Por Angélica Seña, para el portal de noticias CONAVIS
Ni las ratas tuvieron tiempo de esconderse. A primera hora, cuando el sol apenas estiraba los brazos sobre la arenosa Barranquilla, la Policía Metropolitana y el Gaula irrumpieron como tormenta caribeña en los barrios de Soledad y la Arenosa, cazando a ocho presuntos integrantes de las bandas “Los Pepes” y “Los Costeños”, dos combos que desde hace rato tenían al Atlántico en modo “sálvese quien pueda”.
El operativo, digno de película de acción con banda sonora de Diomedes y persecución por callejones polvorientos, dejó a los vecinos con los pelos de punta y las tazas del tinto temblando. “Eso era plomo, grito y sirena por todos lados, mijita”, contó una señora del barrio Rebolo, mientras barría la acera con una escoba que temblaba más que ella.
Los capturados, según la Policía, se dedicaban a todo lo malo que se puede hacer sin tener talento artístico: extorsión, microtráfico, amenazas y cobro de vacunas a comerciantes que apenas sobreviven vendiendo bollos y empanadas. Uno de los cabecillas, apodado “El Mono 70”, fue pillado en chancletas y sin tiempo de esconder la pistola ni el kilo de nervios que cargaba encima.
En Soledad, los uniformados entraron hasta por las ventanas, y más de un malandro se quedó en ropa interior tratando de hacer el papel de “inocente dormilón”. Pero ya era tarde: las esposas brillaron más que el sol del mediodía, y los vecinos aplaudieron como si fuera final de carnaval.

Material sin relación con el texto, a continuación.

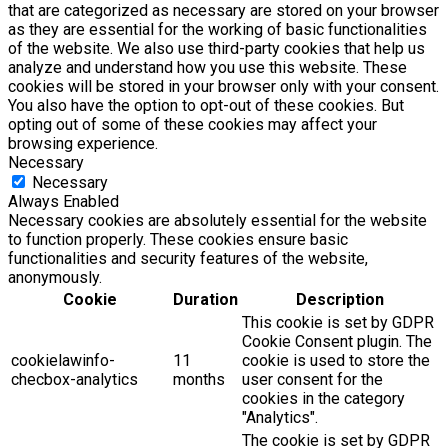
that are categorized as necessary are stored on your browser
as they are essential for the working of basic functionalities
of the website. We also use third-party cookies that help us
analyze and understand how you use this website. These
cookies will be stored in your browser only with your consent.
You also have the option to opt-out of these cookies. But
opting out of some of these cookies may affect your
browsing experience.
Necessary
Necessary
Always Enabled
Necessary cookies are absolutely essential for the website
to function properly. These cookies ensure basic
functionalities and security features of the website,
anonymously.
Cookie
Duration
Description
This cookie is set by GDPR
Cookie Consent plugin. The
cookielawinfo-
11
cookie is used to store the
checbox-analytics
months
user consent for the
cookies in the category
"Analytics".
The cookie is set by GDPR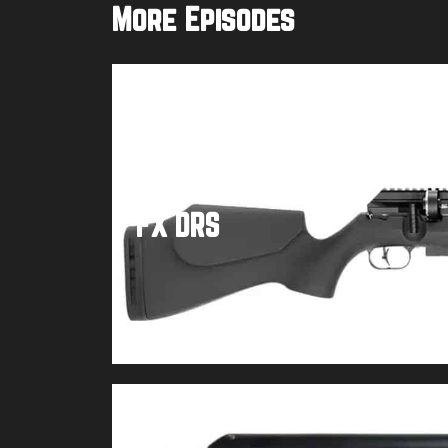
More Episodes
FX DRS
Buy product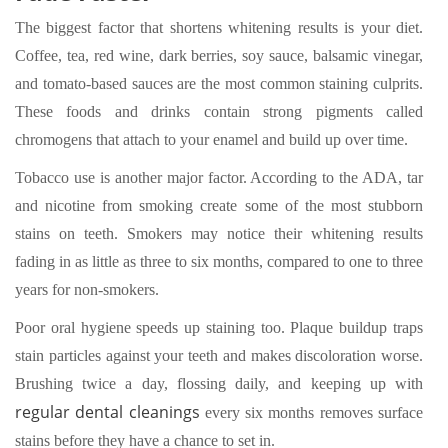
The biggest factor that shortens whitening results is your diet.
Coffee, tea, red wine, dark berries, soy sauce, balsamic vinegar,
and tomato-based sauces are the most common staining culprits.
These foods and drinks contain strong pigments called
chromogens that attach to your enamel and build up over time.
Tobacco use is another major factor. According to the ADA, tar
and nicotine from smoking create some of the most stubborn
stains on teeth. Smokers may notice their whitening results
fading in as little as three to six months, compared to one to three
years for non-smokers.
Poor oral hygiene speeds up staining too. Plaque buildup traps
stain particles against your teeth and makes discoloration worse.
Brushing twice a day, flossing daily, and keeping up with
regular dental cleanings
every six months removes surface
stains before they have a chance to set in.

Las autoridades celebraron el golpe como “una victoria contra el crimen”, pero en la esquina los curiosos opinan otra cosa: “Eso es puro show, mañana los sueltan y vuelven a cobrar vacuna en la tienda de la esquina”, dijo un mototaxista con tono de sabiduría popular.
Mientras tanto, la Policía asegura que continuará con los operativos, y que detrás de estos ocho capturados hay una red que se cree dueña de media Costa. Pero si algo ha enseñado la historia barranquillera es que, aunque los pillos caigan, siempre hay otro esperándolos en la esquina, con celular nuevo y corazón bandido.
Y así, entre sirenas, cámaras y el murmullo caliente del mediodía, Barranquilla y Soledad amanecieron con olor a pólvora, sudor y justicia improvisada, de esa que se celebra con aplausos, pero también con un “¡ay, Dios mío, que esto no sea puro teatro!”.